[DATA RECORDS — start]

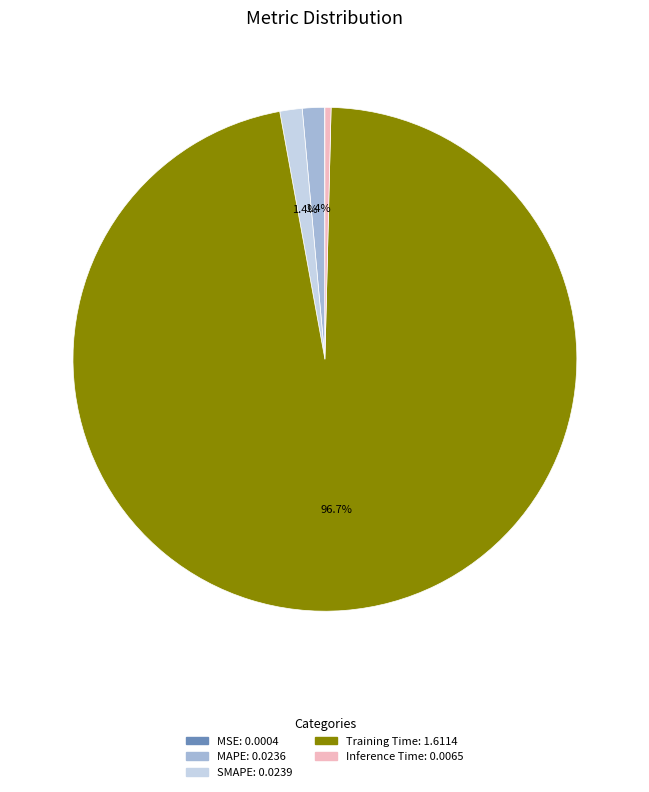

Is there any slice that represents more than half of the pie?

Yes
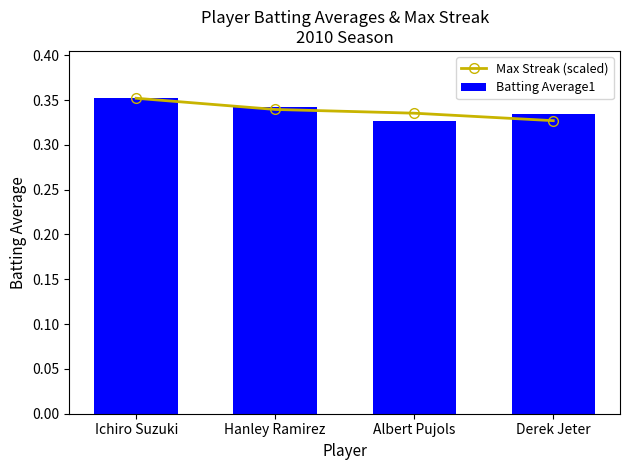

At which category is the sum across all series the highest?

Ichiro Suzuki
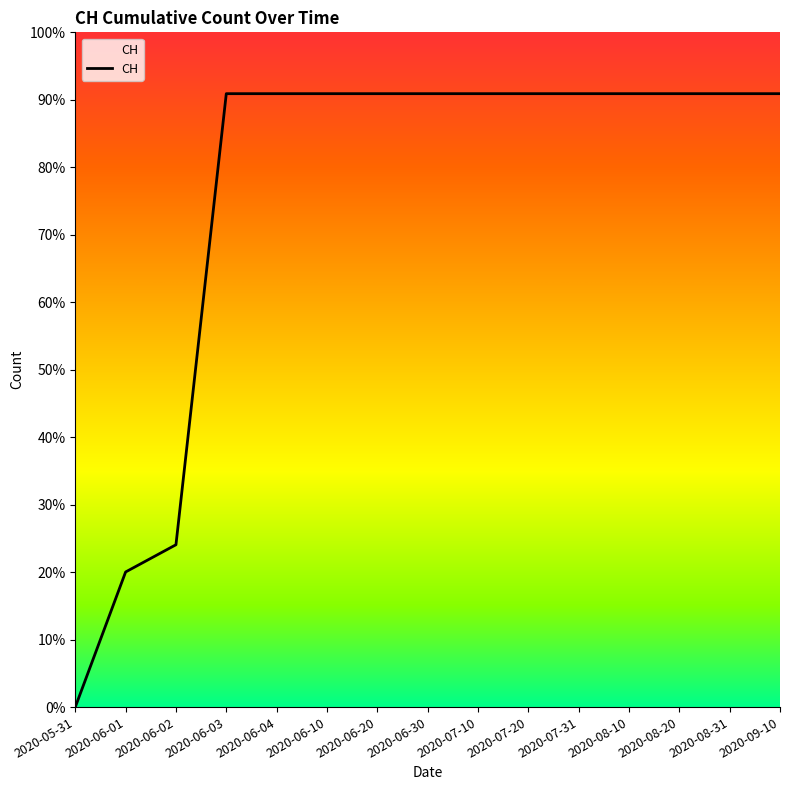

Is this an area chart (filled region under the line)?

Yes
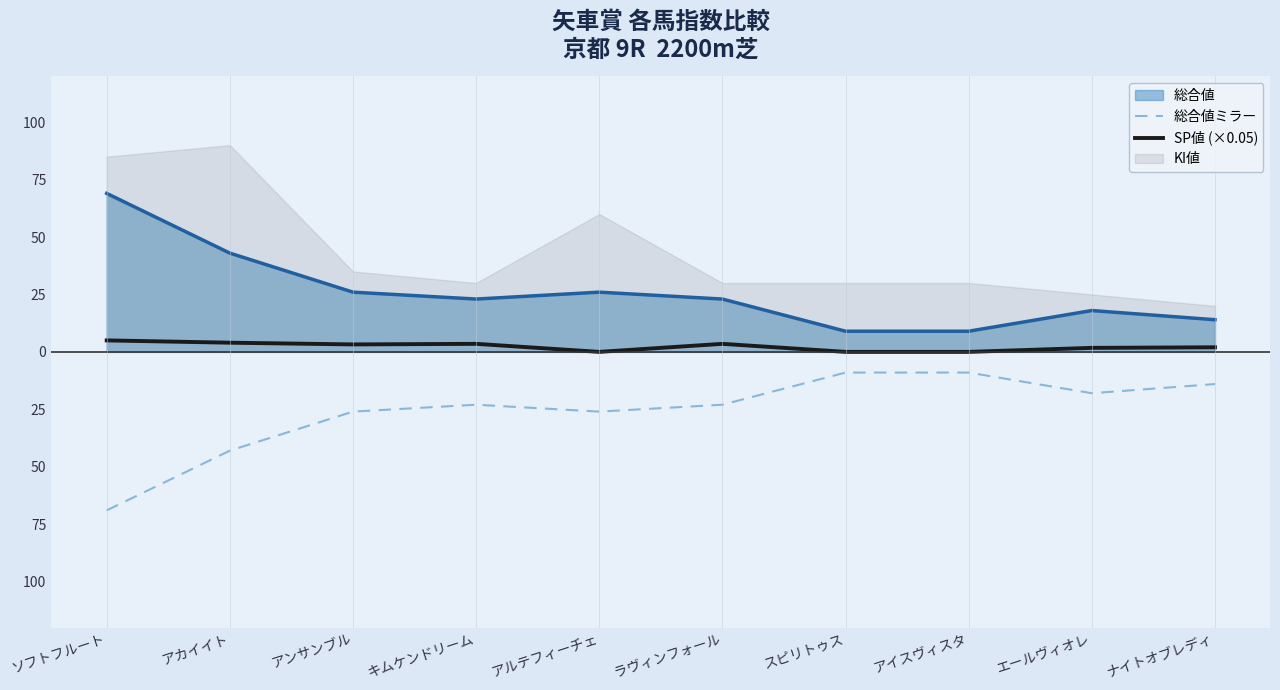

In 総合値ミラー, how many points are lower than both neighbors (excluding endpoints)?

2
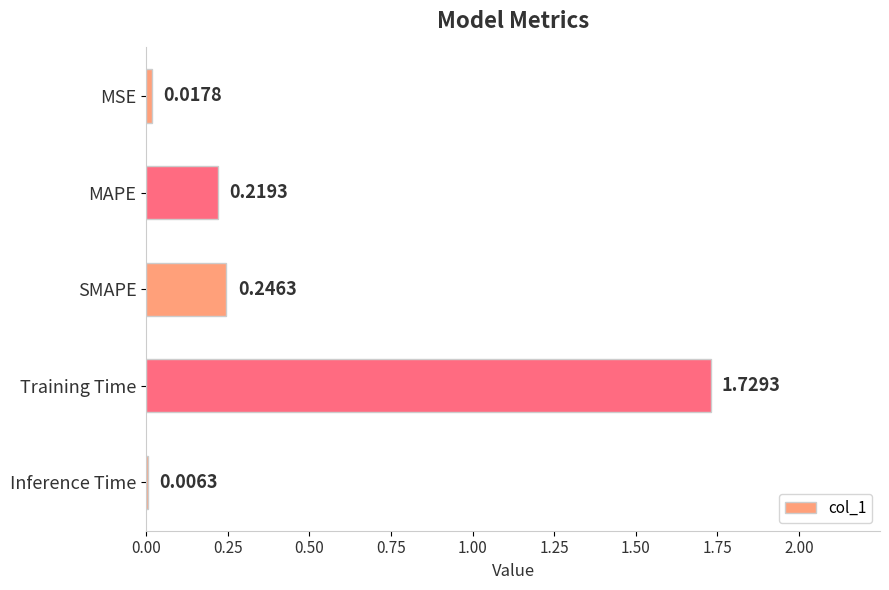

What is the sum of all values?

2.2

[DATA RECORDS — finish]

__EXERCISE__. Recast all of the data above as a JSON list of strings, with one string per line. Skip blank lines and leave the pictures out.

__RESPONSE BELOW__.
[
  "Is there any slice that represents more than half of the pie?",
  "Yes",
  "At which category is the sum across all series the highest?",
  "Ichiro Suzuki",
  "Is this an area chart (filled region under the line)?",
  "Yes",
  "In 総合値ミラー, how many points are lower than both neighbors (excluding endpoints)?",
  "2",
  "What is the sum of all values?",
  "2.2"
]